Let $I=\{1,2,...,n\}$ for any $n\in \Bbb N$. Assume that $\forall i\in I, \alpha_i\in\Bbb R$.
What is the series expansion for $$p_n(x)=\prod_{i\in I}(x+\alpha_i)$$ I've noticed that $p_n(x)=xp_{n-1}(x)+\alpha_np_{n-1}(x)$, because $p_n(x)=(x+\alpha_n)p_{n-1}(x)$. And I've expanded the first 4, and I can tell there's a pattern, but I can't pin it down. Thanks.
You can expand the full product actually: \begin{align} p_n(x)&=(x+\alpha_1)(x+\alpha_2)...(x+\alpha_n) \\ &= \sum_{J\subset I}x^{n-|J|}\prod_{j\in J} \alpha_j \\ &= \sum_{k=0}^n \beta_k x^k \end{align} Where the first sum is over all subsets of $I$ (including $\emptyset$ and $I$ itself).
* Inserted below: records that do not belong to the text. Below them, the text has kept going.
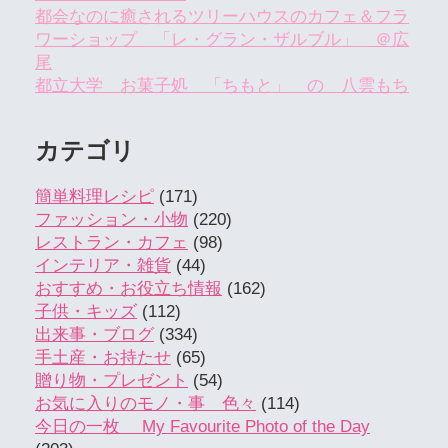
都会なのに癒されるツリーハウスのカフェ＆フラ
ワーショップ 「レ・グラン・ザルブル」 ＠広
尾
都立大学 お菓子処 「ちもと」 の 八雲もち
カテゴリ
簡単料理レシピ
(171)
ファッション・小物
(220)
レストラン・カフェ
(98)
インテリア・雑貨
(44)
おすすめ・お役立ち情報
(162)
子供・キッズ
(112)
出来事・ブログ
(334)
手土産・お持たせ
(65)
贈り物・プレゼント
(54)
お気に入りのモノ・事 色々
(114)
今日の一枚 My Favourite Photo of the Day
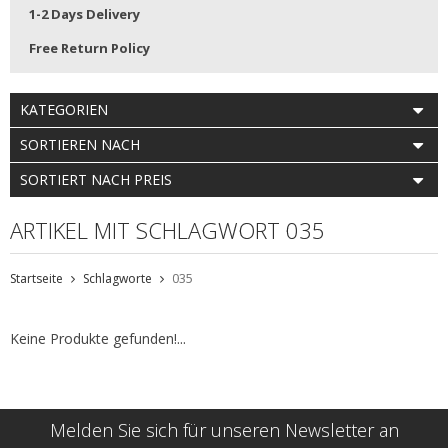
1-2 Days Delivery
Free Return Policy
KATEGORIEN
SORTIEREN NACH
SORTIERT NACH PREIS
ARTIKEL MIT SCHLAGWORT 035
Startseite
Schlagworte
035
Keine Produkte gefunden!...
Melden Sie sich für unseren Newsletter an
The coefficients $\beta_k$ can be written as \begin{align} \beta_k = \sum_{J\subset I, |J|=n-k}\prod_{j\in J} \alpha_j \end{align} for example: \begin{align} \beta_n &= 1 \\ \beta_{n-1} &= \sum_{i\in I} \alpha_i \\ \beta_{n-2} &= \sum_{i<j\in I} \alpha_i \alpha_j \\ \beta_{n-3} &= \sum_{i<j<k\in I} \alpha_i \alpha_j \alpha_k \\ &...\\ \beta_0 &= \alpha_1\alpha_2...\alpha_n \end{align}
Is this the kind of series expansion you were looking for?